What is required
Scan the lines below for the string "الاشتراك" and copy every one that has it.

Input for this task
* * * * * * * * *

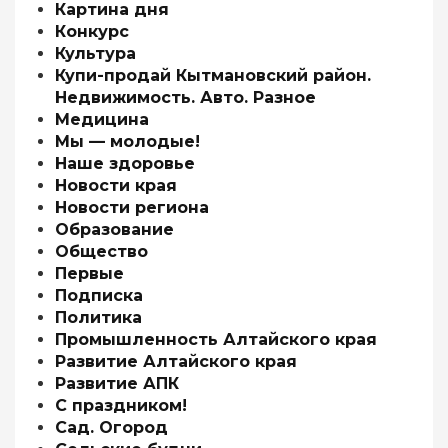
Картина дня
Конкурс
Культура
Купи-продай Кытмановский район.
Недвижимость. Авто. Разное
Медицина
Мы — молодые!
Наше здоровье
Новости края
Новости региона
Образование
Общество
Первые
Подписка
Политика
Промышленность Алтайского края
Развитие Алтайского края
Развитие АПК
С праздником!
Сад. Огород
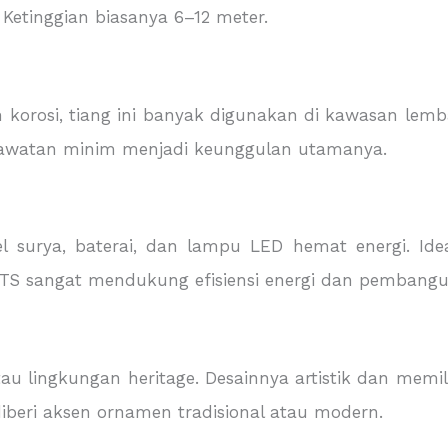
l. Ketinggian biasanya 6–12 meter.
korosi, tiang ini banyak digunakan di kawasan lemba
perawatan minim menjadi keunggulan utamanya.
l surya, baterai, dan lampu LED hemat energi. Ide
JUTS sangat mendukung efisiensi energi dan pembangu
u lingkungan heritage. Desainnya artistik dan memiliki
diberi aksen ornamen tradisional atau modern.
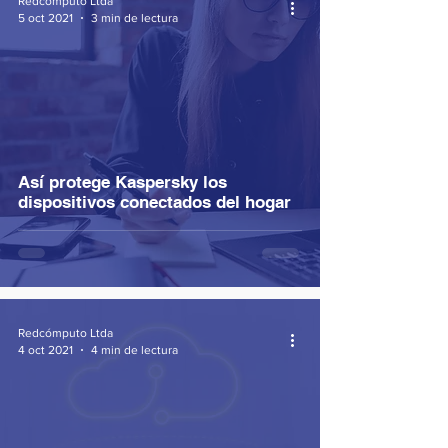
Redcómputo Ltda
5 oct 2021
3 min de lectura
Así protege Kaspersky los
dispositivos conectados del hogar
Redcómputo Ltda
4 oct 2021
4 min de lectura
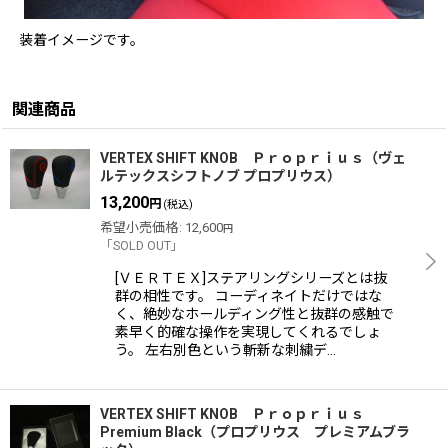
装着イメージです。
関連商品
VERTEX SHIFT KNOB Ｐｒｏｐｒｉｕｓ（ヴェ
ルテックスシフトノブ プロプリウス）
13,200
円
(税込)
希望小売価格
:
12,600
円
「SOLD OUT」
[ＶＥＲＴＥＸ]ステアリングシリーズとは抜
群の相性です。 コーディネイトだけではな
く、絶妙なホールディング性と抜群の感触で
素早く的確な操作を実現してくれるでしょ
う。 左右別色という斬新な刺繍デ…
VERTEX SHIFT KNOB Ｐｒｏｐｒｉｕｓ
Premium Black（プロプリウス プレミアムブラ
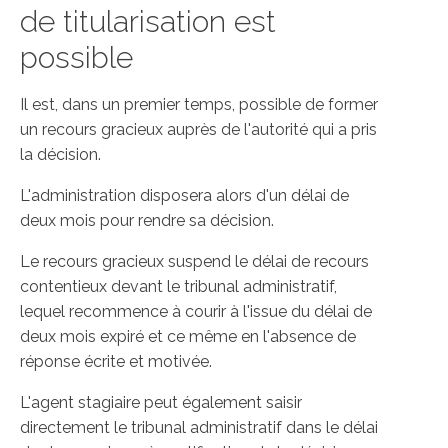
de titularisation est
possible
Il est, dans un premier temps, possible de former
un recours gracieux auprès de l'autorité qui a pris
la décision.
L'administration disposera alors d'un délai de
deux mois pour rendre sa décision.
Le recours gracieux suspend le délai de recours
contentieux devant le tribunal administratif,
lequel recommence à courir à l'issue du délai de
deux mois expiré et ce même en l'absence de
réponse écrite et motivée.
L'agent stagiaire peut également saisir
directement le tribunal administratif dans le délai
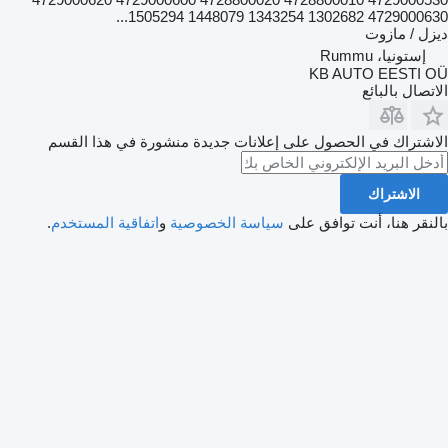
4729000630 1302682 1343254 1448079 1505294...
ديزل / مازوت
إستونيا، Rummu
KB AUTO EESTI OÜ
الاتصال بالبائع
الاشتراك في الحصول على إعلانات جديدة منشورة في هذا القسم
الاشتراك
بالنقر هنا، أنت توافق على
سياسة الخصوصية
و
اتفاقية المستخدم
.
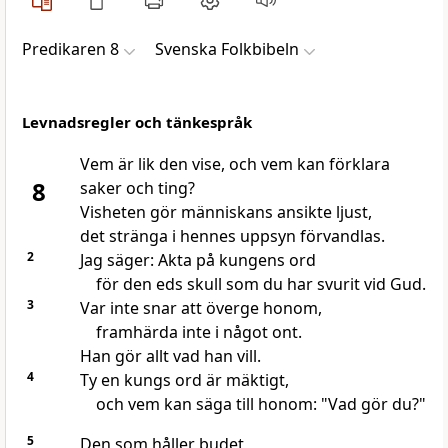
Predikaren 8
Svenska Folkbibeln
Levnadsregler och tänkespråk
Vem är lik den vise, och vem kan förklara
8
saker och ting?
Visheten gör människans ansikte ljust,
det stränga i hennes uppsyn förvandlas.
2
Jag säger: Akta på kungens ord
för den eds skull som du har svurit vid Gud.
3
Var inte snar att överge honom,
framhärda inte i något ont.
Han gör allt vad han vill.
4
Ty en kungs ord är mäktigt,
och vem kan säga till honom: "Vad gör du?"
5
Den som håller budet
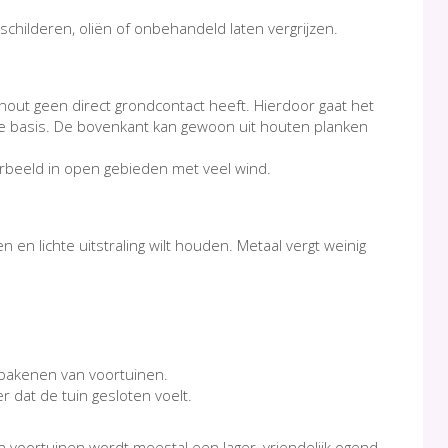
schilderen, oliën of onbehandeld laten vergrijzen.
 hout geen direct grondcontact heeft. Hierdoor gaat het
 basis. De bovenkant kan gewoon uit houten planken
jvoorbeeld in open gebieden met veel wind.
en lichte uitstraling wilt houden. Metaal vergt weinig
afbakenen van voortuinen.
 dat de tuin gesloten voelt.
n voortuinen wordt meestal een lager, vriendelijk ogend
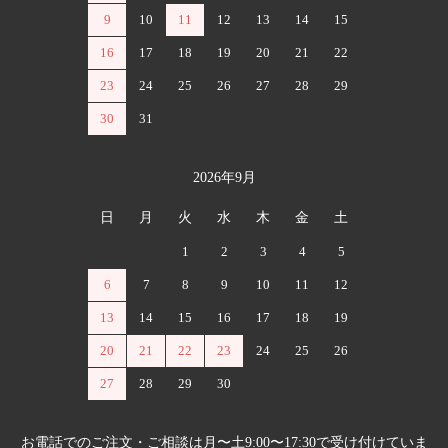
9
10
11
12
13
14
15
16
17
18
19
20
21
22
23
24
25
26
27
28
29
30
31
2026年9月
日
月
火
水
木
金
土
1
2
3
4
5
6
7
8
9
10
11
12
13
14
15
16
17
18
19
20
21
22
23
24
25
26
27
28
29
30
お電話でのご注文・ご相談は月〜土9:00〜17:30で受け付けていま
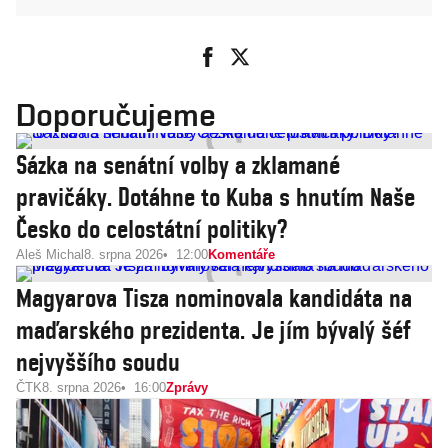
Doporučujeme
Sázka na senátní volby a zklamané
pravičáky. Dotáhne to Kuba s hnutím Naše
Česko do celostátní politiky?
Aleš Michal
8. srpna 2026
12:00
Komentáře
Magyarova Tisza nominovala kandidáta na
maďarského prezidenta. Je jím bývalý šéf
nejvyššího soudu
ČTK
8. srpna 2026
16:00
Zprávy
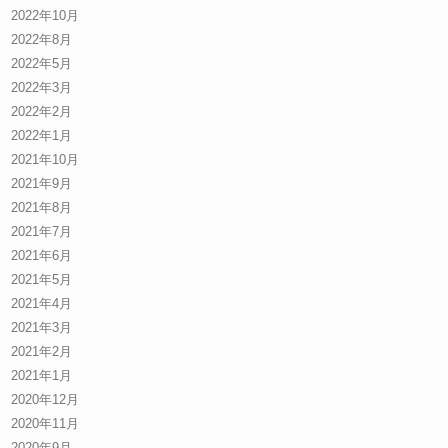
2022年10月
2022年8月
2022年5月
2022年3月
2022年2月
2022年1月
2021年10月
2021年9月
2021年8月
2021年7月
2021年6月
2021年5月
2021年4月
2021年3月
2021年2月
2021年1月
2020年12月
2020年11月
2020年9月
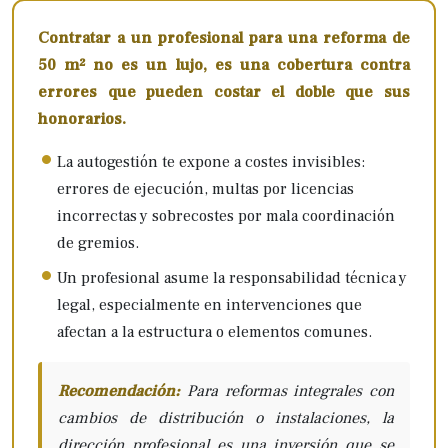
Contratar a un profesional para una reforma de
50 m² no es un lujo, es una cobertura contra
errores que pueden costar el doble que sus
honorarios.
La autogestión te expone a costes invisibles:
errores de ejecución, multas por licencias
incorrectas y sobrecostes por mala coordinación
de gremios.
Un profesional asume la responsabilidad técnica y
legal, especialmente en intervenciones que
afectan a la estructura o elementos comunes.
Recomendación:
Para reformas integrales con
cambios de distribución o instalaciones, la
dirección profesional es una inversión que se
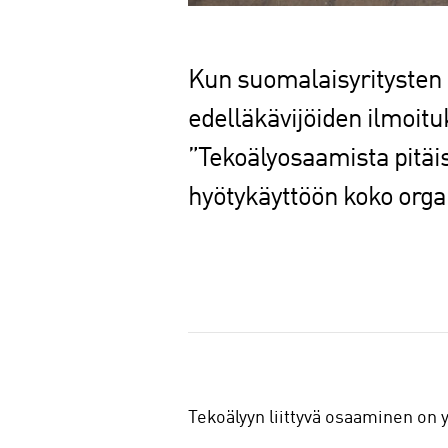
Kun suomalaisyritysten 
edelläkävijöiden ilmoitu
”Tekoälyosaamista pitäi
hyötykäyttöön koko organ
J
a
a
Tekoälyyn liittyvä osaaminen on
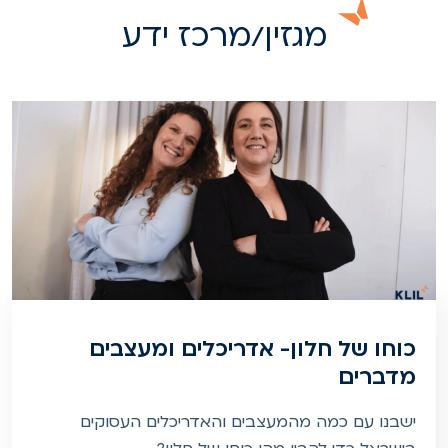
מגזין/מרכז ידע
כוחו של חלון- אדריכלים ומעצבים
מדברים
ישבנו עם כמה מהמעצבים והאדריכלים העסוקים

* * * * * * * * *

Answer
الاشتراك في الحصول على إعلانات جديدة منشورة في هذا القسم
الاشتراك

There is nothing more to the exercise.